Kale leaves ripped off stems, rinsed, dried with towels, sprinkled with olive oil, salt, pepper and a bit of Slap Ya Mama seasoning from New Orleans (hard to find in Canada, but easy via Amazon), and into the dehydrator. A few hours later (about 4), we were happily munching away on kale chips (a bit too much salt) and apple slices that were almost ready (in the end, the apple slices didn’t quite make it; the skin being left on inhibited the dehydrating process, but we ate them anyhow).
On the 2nd of January, we tried to make juicer-pulp crackers from the remnants of our morning juice. The idea is solid, but we lack experience. We spread the pulp out and put it in the machine, and several hours later, removed and bagged the cracker-like mass. By the next morning, it was a soggy mess, as we did not get the thinness equal all over, so some areas were still wet inside, which rehydrated everything. Live and learn!
On the morning of the 3rd, I got damn good and brave. I’d gone to Costco and picked up a package of sirloin tip steaks. I then got me a fierce hankering for jerky. Enlisting the help of Google and YouTube, I learned how to (safely) make jerky. Did you know that only cooked meat should be dehydrated, UNLESS it has been properly cured and spiced in a brine or cure that contains NITRITES, or cooked until the interior temperature reaches 160°F? Nope, neither did I. Some/most brines require a 24 hour marinade process. Some cures are rub-and-go. I’ve done the rub-and-go Red Pepper Dry Rub & Mix by SmokeHouse.
Sirloin sliced, home-made marinade applied and then popped in the oven at 170°F for an hour or so to bring internal temp up to 160°F, then into the dehydrator for 6 hours. Damn, that was the longest six hours of our lives! Needless to say, that small batch of jerky didn’t survive 24 hours in the house.

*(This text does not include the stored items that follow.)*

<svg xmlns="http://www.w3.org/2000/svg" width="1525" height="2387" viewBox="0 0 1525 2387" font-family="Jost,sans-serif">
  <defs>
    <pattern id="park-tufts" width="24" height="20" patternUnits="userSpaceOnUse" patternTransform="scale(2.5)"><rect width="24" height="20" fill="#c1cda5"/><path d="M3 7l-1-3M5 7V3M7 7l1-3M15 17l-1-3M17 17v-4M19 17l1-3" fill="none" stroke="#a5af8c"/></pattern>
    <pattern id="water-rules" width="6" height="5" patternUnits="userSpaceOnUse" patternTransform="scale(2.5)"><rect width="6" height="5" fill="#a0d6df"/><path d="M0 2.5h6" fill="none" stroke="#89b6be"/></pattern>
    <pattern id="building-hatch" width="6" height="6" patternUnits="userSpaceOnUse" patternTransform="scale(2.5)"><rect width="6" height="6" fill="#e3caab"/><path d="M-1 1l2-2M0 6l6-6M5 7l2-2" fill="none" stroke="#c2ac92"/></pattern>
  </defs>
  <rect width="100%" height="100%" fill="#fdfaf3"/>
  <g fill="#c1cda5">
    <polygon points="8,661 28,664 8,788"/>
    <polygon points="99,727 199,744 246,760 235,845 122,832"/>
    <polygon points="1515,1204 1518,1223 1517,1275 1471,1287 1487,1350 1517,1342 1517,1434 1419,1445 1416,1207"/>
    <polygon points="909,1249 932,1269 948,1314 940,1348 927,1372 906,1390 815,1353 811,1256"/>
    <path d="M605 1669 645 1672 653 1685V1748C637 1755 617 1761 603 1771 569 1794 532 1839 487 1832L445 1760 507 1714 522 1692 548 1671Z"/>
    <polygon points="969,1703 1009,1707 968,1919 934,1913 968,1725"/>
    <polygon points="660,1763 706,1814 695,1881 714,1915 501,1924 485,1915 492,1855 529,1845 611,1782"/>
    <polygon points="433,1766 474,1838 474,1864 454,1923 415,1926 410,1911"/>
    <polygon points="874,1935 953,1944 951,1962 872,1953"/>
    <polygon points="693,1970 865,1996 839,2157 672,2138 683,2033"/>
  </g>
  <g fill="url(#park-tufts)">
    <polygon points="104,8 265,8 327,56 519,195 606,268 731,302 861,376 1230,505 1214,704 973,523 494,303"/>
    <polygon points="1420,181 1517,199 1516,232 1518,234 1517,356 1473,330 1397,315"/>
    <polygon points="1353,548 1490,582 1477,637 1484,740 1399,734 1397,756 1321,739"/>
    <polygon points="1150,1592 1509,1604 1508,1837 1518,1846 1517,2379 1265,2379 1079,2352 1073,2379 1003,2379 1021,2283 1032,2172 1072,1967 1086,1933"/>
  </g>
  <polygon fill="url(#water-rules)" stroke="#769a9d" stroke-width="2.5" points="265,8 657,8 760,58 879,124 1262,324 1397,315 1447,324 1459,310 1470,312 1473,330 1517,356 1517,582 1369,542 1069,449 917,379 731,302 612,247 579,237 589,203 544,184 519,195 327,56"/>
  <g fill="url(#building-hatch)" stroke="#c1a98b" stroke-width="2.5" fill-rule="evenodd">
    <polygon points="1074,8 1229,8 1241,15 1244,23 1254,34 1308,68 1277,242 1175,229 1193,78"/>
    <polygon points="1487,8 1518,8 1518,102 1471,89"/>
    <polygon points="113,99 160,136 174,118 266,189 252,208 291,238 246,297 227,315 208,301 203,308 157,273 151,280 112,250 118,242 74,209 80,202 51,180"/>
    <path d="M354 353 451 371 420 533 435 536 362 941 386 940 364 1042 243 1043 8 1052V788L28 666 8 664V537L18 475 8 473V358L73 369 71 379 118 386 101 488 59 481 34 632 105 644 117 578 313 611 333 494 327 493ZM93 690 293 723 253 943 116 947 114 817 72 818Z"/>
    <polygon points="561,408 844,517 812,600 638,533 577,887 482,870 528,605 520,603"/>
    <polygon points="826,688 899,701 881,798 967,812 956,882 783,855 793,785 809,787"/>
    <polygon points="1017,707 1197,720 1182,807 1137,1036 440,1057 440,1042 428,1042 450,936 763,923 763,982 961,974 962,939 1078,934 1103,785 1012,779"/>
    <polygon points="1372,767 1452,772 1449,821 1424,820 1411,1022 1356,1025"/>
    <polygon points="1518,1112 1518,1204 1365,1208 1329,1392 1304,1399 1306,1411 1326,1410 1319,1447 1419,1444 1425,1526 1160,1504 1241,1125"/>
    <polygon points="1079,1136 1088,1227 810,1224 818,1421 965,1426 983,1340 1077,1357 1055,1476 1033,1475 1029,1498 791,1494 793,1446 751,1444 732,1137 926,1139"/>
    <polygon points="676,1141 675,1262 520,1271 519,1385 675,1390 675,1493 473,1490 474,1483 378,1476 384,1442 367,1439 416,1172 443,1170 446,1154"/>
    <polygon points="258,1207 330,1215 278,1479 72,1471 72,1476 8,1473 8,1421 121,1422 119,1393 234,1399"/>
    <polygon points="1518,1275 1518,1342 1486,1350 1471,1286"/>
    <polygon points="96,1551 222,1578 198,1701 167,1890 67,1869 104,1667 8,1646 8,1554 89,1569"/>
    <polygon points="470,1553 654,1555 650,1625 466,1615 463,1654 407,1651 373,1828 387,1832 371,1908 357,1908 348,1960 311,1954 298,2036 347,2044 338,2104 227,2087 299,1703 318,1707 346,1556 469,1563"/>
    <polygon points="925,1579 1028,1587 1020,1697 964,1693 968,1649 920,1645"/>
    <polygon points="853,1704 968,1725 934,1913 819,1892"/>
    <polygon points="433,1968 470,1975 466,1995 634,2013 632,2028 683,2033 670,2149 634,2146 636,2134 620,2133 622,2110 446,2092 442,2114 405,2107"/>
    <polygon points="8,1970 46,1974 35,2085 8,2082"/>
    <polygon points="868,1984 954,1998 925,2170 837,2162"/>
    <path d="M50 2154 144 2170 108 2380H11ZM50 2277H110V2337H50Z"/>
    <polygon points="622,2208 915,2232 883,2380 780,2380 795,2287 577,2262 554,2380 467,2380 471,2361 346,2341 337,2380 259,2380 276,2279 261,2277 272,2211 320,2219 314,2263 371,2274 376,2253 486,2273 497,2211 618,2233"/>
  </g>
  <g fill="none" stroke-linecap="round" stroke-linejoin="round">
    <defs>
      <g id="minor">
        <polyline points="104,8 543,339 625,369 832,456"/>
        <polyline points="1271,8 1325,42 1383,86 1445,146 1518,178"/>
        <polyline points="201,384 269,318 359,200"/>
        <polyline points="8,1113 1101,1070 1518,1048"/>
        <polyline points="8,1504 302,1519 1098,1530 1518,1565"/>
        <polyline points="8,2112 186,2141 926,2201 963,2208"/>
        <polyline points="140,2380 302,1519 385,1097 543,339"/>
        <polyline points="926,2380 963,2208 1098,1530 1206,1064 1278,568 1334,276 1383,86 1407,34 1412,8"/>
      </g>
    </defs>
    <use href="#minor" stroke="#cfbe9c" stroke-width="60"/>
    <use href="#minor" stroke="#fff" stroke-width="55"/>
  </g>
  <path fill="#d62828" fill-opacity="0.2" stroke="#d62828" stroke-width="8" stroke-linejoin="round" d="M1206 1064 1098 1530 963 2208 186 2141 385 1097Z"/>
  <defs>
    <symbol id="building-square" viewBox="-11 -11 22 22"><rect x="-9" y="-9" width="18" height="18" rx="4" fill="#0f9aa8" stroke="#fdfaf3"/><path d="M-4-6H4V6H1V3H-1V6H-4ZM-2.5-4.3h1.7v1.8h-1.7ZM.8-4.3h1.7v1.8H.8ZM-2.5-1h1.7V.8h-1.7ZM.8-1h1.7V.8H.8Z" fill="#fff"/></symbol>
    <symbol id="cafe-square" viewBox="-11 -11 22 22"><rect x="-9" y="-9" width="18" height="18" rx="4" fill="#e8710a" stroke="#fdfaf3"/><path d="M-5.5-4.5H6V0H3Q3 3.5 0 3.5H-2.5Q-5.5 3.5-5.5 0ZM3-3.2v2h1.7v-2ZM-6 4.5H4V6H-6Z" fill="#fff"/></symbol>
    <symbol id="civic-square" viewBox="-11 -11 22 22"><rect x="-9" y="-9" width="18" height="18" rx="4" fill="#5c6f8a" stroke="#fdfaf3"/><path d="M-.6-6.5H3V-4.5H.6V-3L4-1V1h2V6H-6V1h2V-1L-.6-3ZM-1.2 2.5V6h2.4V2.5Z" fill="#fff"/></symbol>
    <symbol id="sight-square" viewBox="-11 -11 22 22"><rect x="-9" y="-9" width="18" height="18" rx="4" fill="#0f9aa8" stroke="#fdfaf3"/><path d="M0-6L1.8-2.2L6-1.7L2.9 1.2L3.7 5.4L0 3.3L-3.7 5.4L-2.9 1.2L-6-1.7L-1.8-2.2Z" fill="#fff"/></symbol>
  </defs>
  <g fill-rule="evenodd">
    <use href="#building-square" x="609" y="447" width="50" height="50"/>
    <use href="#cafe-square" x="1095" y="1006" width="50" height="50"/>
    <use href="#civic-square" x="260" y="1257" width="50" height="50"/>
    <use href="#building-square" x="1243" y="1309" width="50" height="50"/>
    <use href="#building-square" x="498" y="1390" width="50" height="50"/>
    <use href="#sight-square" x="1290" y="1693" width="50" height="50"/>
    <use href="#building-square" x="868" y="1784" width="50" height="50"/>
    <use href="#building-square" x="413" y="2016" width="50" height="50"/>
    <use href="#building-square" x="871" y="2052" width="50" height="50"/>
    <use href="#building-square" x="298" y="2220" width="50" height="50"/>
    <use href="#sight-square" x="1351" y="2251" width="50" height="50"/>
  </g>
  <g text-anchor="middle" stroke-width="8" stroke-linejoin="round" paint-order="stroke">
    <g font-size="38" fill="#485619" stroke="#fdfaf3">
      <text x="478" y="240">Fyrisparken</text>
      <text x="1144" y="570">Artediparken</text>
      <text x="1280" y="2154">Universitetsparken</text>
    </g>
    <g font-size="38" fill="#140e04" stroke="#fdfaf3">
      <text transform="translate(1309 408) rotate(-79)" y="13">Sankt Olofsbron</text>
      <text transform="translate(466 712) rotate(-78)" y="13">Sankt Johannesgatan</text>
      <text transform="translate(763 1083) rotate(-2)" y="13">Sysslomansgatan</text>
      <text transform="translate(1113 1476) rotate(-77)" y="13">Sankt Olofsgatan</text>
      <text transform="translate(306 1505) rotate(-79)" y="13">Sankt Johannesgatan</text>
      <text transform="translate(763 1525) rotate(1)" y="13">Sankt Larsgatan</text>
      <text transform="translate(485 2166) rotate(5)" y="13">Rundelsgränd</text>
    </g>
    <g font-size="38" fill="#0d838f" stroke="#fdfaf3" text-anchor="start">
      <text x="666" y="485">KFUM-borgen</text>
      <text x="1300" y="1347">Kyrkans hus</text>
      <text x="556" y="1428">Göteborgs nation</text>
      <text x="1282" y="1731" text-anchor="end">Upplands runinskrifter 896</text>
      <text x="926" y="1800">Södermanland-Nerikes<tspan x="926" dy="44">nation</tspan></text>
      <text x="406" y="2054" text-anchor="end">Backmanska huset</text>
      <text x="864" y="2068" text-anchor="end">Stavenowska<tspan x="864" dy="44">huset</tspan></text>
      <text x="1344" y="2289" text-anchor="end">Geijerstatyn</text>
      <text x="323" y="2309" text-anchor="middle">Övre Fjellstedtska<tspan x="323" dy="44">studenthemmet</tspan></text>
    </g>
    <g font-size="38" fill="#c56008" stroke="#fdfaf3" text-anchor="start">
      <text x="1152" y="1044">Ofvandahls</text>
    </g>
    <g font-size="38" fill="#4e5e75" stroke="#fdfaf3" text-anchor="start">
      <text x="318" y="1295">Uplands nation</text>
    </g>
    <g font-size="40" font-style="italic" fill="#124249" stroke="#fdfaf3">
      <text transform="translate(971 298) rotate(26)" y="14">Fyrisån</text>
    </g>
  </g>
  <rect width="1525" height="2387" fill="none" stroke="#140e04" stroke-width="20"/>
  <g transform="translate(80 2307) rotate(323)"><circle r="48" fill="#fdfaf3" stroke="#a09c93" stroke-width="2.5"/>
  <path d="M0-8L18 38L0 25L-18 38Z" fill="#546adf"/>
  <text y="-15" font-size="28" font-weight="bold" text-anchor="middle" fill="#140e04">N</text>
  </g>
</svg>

Between 1 January and today, 8 January 2017, we have dehydrated kale, sirloin tip steak (side note: a package of 4 rather large steaks will run you about 18-25$ at Costco. Based on the average price of 7.00$ for a large bag of jerky found in most stores, our 20$ steak investment provided us with the equivalent of 160.00$ of pre-made, store-bought jerky. Just saying; the dehydrator has already paid for itself.), apples, juicer-pulp crackers (second batch in right now, and this time I used a rolling pin to create equal thickness) and bell peppers. I bought a big batch of peppers (8 large peppers) for 2.50$ at Farm Boy, from the reduced produce section (not a damn thing wrong with them, except for a few wrinkles). I had a massive tray of peppers that dehydrated down into a medium Tupperware container, now in the pantry. The idea is to add them soup or stew in the near future, but we keep nibbling on them.
The peppers, before and after:
We used to get rid of a fair amount of food, because we forgot about it, or didn’t have all the ingredients for a particular dish. Now, that’s irrelevant. If we lack something that moment, or it seems to be getting a bit wrinkled, we dehydrate it and use it later. So yeah. It looks like 2017 is going to be a whole lot better than 2016 (which can kiss our collective asses goodbye).